Six people unwillingly find themselves locked in another series of escape rooms, slowly uncovering what they have in common to survive. Joining forces with two of the original survivors, they soon discover they’ve all played the game before.
NOTE: There are two versions of “Escape Room: Tournament of Champions”. There is the theatrical version, and there is the extended version. For this review, the extended version was viewed, so the plot details will vary if you watch the theatrical version.
Usually, when you create a sequel, you take characters/setting/premise from the original and create a self-contained tale that may or may not relate to the events to the original. If the “sequel” is dependent on events in the first film, then should be clear that it is a continuation.
“Escape Room: Tournament of Champions” (“ER:TC” hereafter) is heavily dependent on knowledge of the first film. So much so that the opening of the film is a montage of everything that happened in the first film in an effort to force feed the viewer just enough to get going with the current plotline.
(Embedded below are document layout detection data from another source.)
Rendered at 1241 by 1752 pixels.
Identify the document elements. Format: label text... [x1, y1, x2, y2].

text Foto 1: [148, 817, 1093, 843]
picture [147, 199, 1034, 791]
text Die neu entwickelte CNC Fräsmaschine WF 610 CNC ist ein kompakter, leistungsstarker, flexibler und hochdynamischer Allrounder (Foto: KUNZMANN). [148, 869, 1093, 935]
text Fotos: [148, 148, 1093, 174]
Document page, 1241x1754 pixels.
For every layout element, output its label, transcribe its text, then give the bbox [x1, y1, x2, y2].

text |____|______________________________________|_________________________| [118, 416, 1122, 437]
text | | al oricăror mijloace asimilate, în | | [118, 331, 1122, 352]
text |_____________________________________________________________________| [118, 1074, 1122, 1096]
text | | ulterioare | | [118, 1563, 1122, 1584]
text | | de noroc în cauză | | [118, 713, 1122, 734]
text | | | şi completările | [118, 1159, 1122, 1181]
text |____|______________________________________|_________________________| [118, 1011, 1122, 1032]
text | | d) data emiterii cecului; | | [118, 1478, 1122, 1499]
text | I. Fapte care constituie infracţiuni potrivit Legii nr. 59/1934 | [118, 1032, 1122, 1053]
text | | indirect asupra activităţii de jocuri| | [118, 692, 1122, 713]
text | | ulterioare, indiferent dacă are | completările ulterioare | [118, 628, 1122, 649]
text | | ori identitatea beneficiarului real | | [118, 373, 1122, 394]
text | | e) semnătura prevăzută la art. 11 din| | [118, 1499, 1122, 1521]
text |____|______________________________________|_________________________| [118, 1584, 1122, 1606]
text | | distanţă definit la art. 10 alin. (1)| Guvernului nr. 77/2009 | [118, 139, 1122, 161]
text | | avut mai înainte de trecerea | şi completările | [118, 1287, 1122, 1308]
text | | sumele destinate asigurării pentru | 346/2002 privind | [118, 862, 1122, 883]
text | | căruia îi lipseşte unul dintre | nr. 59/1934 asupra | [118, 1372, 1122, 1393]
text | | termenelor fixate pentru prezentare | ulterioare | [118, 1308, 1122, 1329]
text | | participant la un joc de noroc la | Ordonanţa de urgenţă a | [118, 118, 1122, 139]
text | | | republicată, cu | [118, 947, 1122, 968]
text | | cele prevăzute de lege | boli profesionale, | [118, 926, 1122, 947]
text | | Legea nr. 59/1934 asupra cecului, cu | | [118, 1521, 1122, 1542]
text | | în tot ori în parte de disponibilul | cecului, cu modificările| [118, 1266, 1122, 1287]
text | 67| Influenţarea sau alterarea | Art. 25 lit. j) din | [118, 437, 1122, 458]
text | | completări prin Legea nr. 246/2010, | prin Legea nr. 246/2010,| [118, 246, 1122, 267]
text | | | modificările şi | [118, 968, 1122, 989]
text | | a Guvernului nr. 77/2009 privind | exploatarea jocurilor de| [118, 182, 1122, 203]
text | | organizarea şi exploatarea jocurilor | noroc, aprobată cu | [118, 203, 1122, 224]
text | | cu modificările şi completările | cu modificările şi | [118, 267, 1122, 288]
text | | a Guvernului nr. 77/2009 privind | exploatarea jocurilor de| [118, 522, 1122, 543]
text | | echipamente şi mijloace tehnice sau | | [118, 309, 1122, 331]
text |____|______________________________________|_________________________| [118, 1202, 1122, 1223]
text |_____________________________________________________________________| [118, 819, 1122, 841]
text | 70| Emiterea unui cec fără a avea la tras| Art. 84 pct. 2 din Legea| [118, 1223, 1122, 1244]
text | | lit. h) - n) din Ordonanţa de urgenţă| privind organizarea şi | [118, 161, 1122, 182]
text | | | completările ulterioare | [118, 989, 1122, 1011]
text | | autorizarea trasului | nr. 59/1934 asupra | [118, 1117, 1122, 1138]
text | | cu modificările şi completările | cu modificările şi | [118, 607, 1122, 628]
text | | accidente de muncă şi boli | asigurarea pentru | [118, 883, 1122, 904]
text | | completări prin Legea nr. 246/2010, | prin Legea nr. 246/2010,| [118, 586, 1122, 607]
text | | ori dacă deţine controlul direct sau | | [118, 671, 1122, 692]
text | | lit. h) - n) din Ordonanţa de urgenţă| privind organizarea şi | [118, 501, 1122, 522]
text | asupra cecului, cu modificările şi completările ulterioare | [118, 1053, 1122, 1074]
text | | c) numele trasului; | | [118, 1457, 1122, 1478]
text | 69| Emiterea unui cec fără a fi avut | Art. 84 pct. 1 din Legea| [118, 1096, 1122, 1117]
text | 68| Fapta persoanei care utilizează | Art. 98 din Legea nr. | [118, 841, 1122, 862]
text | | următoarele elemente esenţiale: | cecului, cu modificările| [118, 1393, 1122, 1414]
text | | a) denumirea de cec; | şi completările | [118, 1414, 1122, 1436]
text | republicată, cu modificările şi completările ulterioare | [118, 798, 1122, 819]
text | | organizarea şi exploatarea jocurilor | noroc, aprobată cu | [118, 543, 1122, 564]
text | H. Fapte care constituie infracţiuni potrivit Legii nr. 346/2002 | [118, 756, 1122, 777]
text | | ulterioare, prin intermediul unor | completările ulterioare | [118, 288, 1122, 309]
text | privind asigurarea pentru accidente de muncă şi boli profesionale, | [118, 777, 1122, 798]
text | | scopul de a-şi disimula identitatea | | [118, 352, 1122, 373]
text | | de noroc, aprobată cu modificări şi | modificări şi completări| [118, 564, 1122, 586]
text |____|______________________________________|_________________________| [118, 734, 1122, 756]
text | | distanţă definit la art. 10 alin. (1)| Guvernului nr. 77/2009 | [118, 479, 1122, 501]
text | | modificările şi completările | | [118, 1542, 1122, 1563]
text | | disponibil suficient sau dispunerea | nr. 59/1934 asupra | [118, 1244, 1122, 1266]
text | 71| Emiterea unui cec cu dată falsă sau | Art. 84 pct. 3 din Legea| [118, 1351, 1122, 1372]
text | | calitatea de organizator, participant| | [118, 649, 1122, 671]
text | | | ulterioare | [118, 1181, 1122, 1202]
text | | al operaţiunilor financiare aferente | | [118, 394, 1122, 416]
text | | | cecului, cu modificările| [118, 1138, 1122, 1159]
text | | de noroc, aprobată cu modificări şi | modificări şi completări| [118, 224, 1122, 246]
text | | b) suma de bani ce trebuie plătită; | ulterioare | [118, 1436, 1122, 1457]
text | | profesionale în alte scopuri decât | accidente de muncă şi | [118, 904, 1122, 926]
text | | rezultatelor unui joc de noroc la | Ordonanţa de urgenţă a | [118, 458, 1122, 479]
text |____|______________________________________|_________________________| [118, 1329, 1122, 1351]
You almost expected some derpy 80’s sitcom music to play over it with occasional dramatic pauses on things you really should pay attention to, then announce that Part Two of the tale will now begin.
Doesn’t happen, but it is a nice fantasy.
The film begins with Henry, the designer of the elaborate escape rooms, facing some marital issues that include the state of his daughter’s mental and emotional wellbeing. Shortly after his wife gives a threat than she intends to leave, she is trapped in the sauna as the temperature begins to rapidly rise. She recognizes this is one of her husband’s puzzle rooms. She figures out how to escape but succumbs to the blistering heat before she can get out.
We jump ahead to the current time where our survivors from the first film, Zoey and Ben, are determined to track down the people behind the lethal escape rooms. After a couple of complications, they reach the coordinates.
Before they can figure out how to access the area, a street thug snatches Zoey’s necklace, a memento from her mother, and flees. They chase after the thief who tricks them into getting stuck on a subway car.
Not just any subway car, they discover. It is the first room of a whole new set of puzzle rooms. The other people trapped in the car with them turn out to be survivors of previous sessions. Once again, they all must work through the puzzles in an attempt to survive.
A trend that I find annoying in the world of film review/comment is saying that a movie was “a great ride”. If you want to use the cliché of saying a film is like a rollercoaster ride, I can support your simile. In the end, a film is not a freaking ride unless you count some of the interactive film “experiences” at theme parks and such.
Unfortunately, calling “ER:TC” a “ride” may be appropriate. It moves fairly fast. It makes a lot of unneeded noise. There are LOTS of flashing lights. The downside is that you don’t get that unreasonable fear of a bolt snapping, sending you twirling through space to your death. Still, you might feel a bit nauseous when it comes to an end, so you have that to look forward to.
Films of this ilk can be thrilling and unnerving, like the original “Saw”. The puzzle/contest trope has been done many times before with films ranging from the already-mentioned “Saw” as well as the “Cube” series to include more recent hits like “The Hunger Games” and its endless clones. “ER:TC” feels like a twisted version of a late 80’s Nickelodeon game show crossed with the flashiness of the Power Rangers.
The puzzles feel more important than the characters most of the time, so there is rarely any tension of “Will they survive?”. You get more suspense from “What is the next puzzle?” At least with the first film, you had the players’ relating their tragic backstories that united them. Here, the backstories are wafer thin, leaving you with little more than avatars moving from one convoluted solution to the next.
Negatives aside, “ER:TC” gives you what it promises – puzzles and unusual death scenes. If you really enjoyed the first film and simply want more of the same, you will be utterly delighted. In fact, the extended version opted out of the original cop-out ending and provides you with a perfect set up for a third film of exactly the same thing. Again.